Uma das perguntas mais interessantes é o grau em que o desempenho em um teste previu o desempenho em outros testes. Afinal, por que fazer um teste de aptidão de nove componentes se as mesmas pessoas se saem bem em todos os componentes? No geral, a correlação entre os diferentes testes foi “modesta a moderada” — ou seja, longe de ser perfeita. Na verdade, eles encontraram muito pouca redundância entre os testes (exceto pelas três versões do teste de toque dos pés, que estavam medindo essencialmente a mesma coisa).
O teste que foi menos correlacionado com os outros foi o levantamento do tronco. Isso parece ser uma habilidade separada de, por exemplo, quão rápido você pode correr ou quão longe você pode saltar. No outro extremo, os três exercícios que mais se correlacionaram com os demais testes foram flexões, salto em distância e o Beep Test. Se você quer uma maneira simples e rápida de avaliar a aptidão física geral de alguém, esses três testes são a melhor opção.
As nuances da natureza vs criação
Se eu tivesse que adivinhar, diria que habilidades de corrida e potência explosiva seriam muito mais herdáveis do que a resistência aeróbica. Todos ouvimos histórias sobre trabalhadores “sem talento” que passaram anos acumulando quilômetros até se tornarem grandes maratonistas. Menos comum, pelo menos pelo que eu sei, são os tropeçadores lentos e descoordenados que passam horas fazendo pliometria e puxando trenós com peso e se tornam corredores rápidos campeões. Os resultados aqui, no entanto, não corroboram essa suposição. O salto em distância é provavelmente a melhor medida de potência explosiva entre esses testes, e teve a menor contribuição genética.

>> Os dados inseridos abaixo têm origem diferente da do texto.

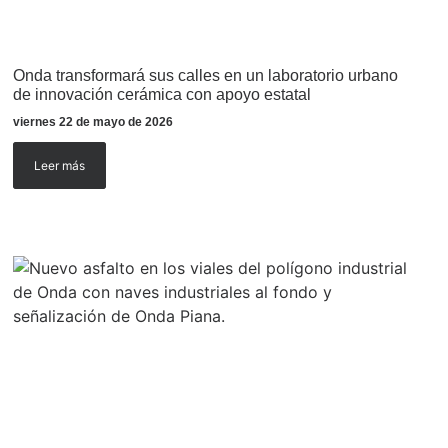
Onda transformará sus calles en un laboratorio urbano
de innovación cerámica con apoyo estatal
viernes 22 de mayo de 2026
Leer más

Isso pode ser uma função, em parte, da distinção entre duas facetas do talento: nível de desempenho não treinado e treinabilidade. Esta é uma ideia que David Epstein discutiu em seu livro de 2013, The Sports Gene, e que tem sido ampliada em debates de longa data sobre a natureza do talento. Com a vida no século 21 como é, podemos provavelmente assumir que a grande maioria desses pares de gêmeos estava não treinada, pelo menos de forma formal. O desempenho no salto em distância pode refletir as propriedades explosivas dos músculos, juntamente com o grau de coordenação que desenvolveram a partir de infâncias ativas (ou inativas). Mas não reflete um esforço concentrado de treinamento.

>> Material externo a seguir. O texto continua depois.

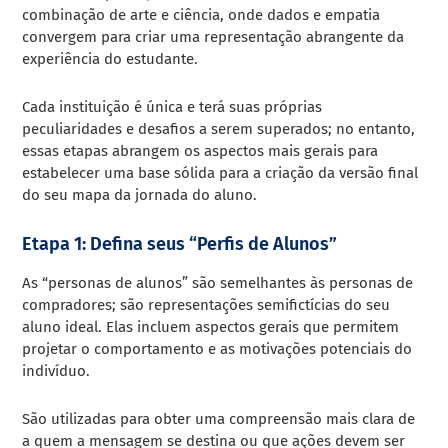
combinação de arte e ciência, onde dados e empatia
convergem para criar uma representação abrangente da
experiência do estudante.
Cada instituição é única e terá suas próprias
peculiaridades e desafios a serem superados; no entanto,
essas etapas abrangem os aspectos mais gerais para
estabelecer uma base sólida para a criação da versão final
do seu mapa da jornada do aluno.
Etapa 1: Defina seus “Perfis de Alunos”
As “personas de alunos” são semelhantes às personas de
compradores; são representações semifictícias do seu
aluno ideal. Elas incluem aspectos gerais que permitem
projetar o comportamento e as motivações potenciais do
indivíduo.
São utilizadas para obter uma compreensão mais clara de
a quem a mensagem se destina ou que ações devem ser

De forma semelhante, a alta herdabilidade dos resultados dos 12 minutos não reflete os efeitos de, por exemplo, semanas de 100 milhas. Todas essas estimativas de herdabilidade refletem nossos pontos de partida, mas não nos dizem muito sobre onde, com trabalho suficiente, podemos chegar. A treinabilidade também é em parte ditada pelos nossos genes — mas, na maioria das vezes, é ditada por genes diferentes dos seus níveis de desempenho não treinado.
Há um ponto final a ser esclarecido. Analisando os dados, você vê que a flexibilidade (medida pelo teste de toque dos pés) e a aptidão aeróbica (medida pela corrida/caminhada de 12 minutos) têm algumas das maiores contribuições genéticas, no entanto não são necessariamente os mesmos genes. Aqueles que são naturalmente bons em um domínio de aptidão podem ser terríveis em outro, e vice-versa. E isso nem sempre é uma coisa ruim.
Na verdade, há evidências sólidas de que pessoas que são menos flexíveis tendem a ser corredores mais eficientes. A minha inflexibilidade inata, por acaso, foi um superpoder o tempo todo.